March 3 is World Wildlife Day, a United Nations International day to celebrate wild animals and plants and the contribution they make to our lives and the health of the planet. This year, the theme is Partnerships for Wildlife Conservation, with a focus on both marine life and the effort of funding conservation efforts.
Global population growth, climate change and swift urbanization all contribute to a rapidly changing landscape for flora and fauna. To improve productivity with environmentally sustainable practices, scientists worldwide are moving to adopt advanced genomics tools to guide production of agriculture products. Standard BioTools™ is proud to offer high-throughput and automated solutions for PCR and NGS workflows utilized in plant and animal research, such as our new X9™ System, a versatile microfluidics-based benchtop platform that delivers thousands of nanoliter-scale reactions in a single run.

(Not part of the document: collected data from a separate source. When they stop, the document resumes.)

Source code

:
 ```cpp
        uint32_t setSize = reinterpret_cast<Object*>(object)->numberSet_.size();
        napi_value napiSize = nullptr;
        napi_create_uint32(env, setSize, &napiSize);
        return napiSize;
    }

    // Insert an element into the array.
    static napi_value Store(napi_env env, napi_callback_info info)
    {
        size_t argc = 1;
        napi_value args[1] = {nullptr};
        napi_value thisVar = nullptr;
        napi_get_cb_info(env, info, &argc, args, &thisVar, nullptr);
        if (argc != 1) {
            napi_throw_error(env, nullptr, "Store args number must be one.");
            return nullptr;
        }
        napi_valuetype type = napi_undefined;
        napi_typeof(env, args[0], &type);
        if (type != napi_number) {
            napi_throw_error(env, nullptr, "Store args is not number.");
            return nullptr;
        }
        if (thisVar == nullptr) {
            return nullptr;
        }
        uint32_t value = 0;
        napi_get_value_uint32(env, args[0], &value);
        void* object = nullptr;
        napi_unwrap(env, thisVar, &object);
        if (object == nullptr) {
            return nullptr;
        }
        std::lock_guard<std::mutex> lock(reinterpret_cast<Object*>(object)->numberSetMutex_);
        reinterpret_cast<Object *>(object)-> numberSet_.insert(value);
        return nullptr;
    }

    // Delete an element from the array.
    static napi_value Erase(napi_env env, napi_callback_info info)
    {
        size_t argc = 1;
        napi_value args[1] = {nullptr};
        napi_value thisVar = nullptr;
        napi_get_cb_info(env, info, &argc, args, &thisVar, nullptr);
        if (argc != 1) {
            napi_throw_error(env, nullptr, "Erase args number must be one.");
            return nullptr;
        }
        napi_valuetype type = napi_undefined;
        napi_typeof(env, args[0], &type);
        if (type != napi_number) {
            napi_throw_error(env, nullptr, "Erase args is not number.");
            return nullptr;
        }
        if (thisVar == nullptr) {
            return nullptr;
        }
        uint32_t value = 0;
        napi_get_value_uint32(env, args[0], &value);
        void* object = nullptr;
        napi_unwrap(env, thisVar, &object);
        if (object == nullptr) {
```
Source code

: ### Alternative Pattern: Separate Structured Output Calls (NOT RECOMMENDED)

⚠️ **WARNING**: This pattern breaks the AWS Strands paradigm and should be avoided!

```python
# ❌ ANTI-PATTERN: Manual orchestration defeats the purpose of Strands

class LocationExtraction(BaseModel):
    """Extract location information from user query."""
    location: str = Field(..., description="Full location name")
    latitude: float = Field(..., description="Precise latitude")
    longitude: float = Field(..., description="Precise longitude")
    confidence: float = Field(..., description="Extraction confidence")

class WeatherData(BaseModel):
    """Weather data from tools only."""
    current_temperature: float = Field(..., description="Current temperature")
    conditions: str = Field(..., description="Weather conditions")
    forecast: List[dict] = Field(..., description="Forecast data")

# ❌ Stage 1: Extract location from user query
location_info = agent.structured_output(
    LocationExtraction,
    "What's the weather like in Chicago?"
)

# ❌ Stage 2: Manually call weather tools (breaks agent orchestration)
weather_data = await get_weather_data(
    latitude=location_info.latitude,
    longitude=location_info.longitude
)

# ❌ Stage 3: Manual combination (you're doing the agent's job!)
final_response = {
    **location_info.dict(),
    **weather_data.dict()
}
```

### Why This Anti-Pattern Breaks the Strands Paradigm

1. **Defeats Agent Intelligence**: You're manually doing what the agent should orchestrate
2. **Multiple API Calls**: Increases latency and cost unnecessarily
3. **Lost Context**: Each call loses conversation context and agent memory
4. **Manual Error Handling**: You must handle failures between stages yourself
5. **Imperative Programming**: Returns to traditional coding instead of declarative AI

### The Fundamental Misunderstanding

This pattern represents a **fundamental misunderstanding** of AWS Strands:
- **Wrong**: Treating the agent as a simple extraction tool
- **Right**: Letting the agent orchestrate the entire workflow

Here are a few publications that showcase the use of our powerful tools and technology.
In a microorganisms article, Delannoy et al. aimed to provide new insights into antimicrobial resistance genes and mobile genetic elements in seafood and the marine environment. An innovative high-throughput real-time PCR screen was developed using a Biomark™ system and 96.96 Dynamic Array™ integrated fluidic circuits to investigate the presence of 41 resistance genes and 33 genetic elements including plasmid replicons, integrons and insertion sequences in Gram-negative bacteria. The team noted that “this unique and original high throughput micro-array … could be easily implementable for monitoring antimicrobial resistance gene markers in diverse contexts.”
Stronen et al. investigated how wolves in southern Europe are affected by human-induced hybridization, which is a global conservation concern across taxa. In a Nature publication, the team used microfluidics-based SNP Type™ assays to distinguish Iberian, Italian and Dinaric wolves from domestic dogs and golden jackals and identify their first two hybrid generations. By separating natural population admixture from inter-specific hybridization, their panel will be able to help advance evolutionary research, monitoring and timely conservation management.
A Scientific Reports article by Gostel et al. introduces MEBarcoding, a new method that can be used for plant DNA barcoding, which is a valuable tool to support species identification with broad applications from traditional taxonomy, ecology and environmental science. MEBarcoding uses Access Array™ to simultaneously amplify targeted regions for 48 DNA samples and hundreds of PCR primer pairs during a single thermal cycling protocol. The team’s results show the technique is an efficient alternative to traditional PCR and Sanger sequencing to generate large amounts of plant DNA barcodes and build comprehensive barcode databases.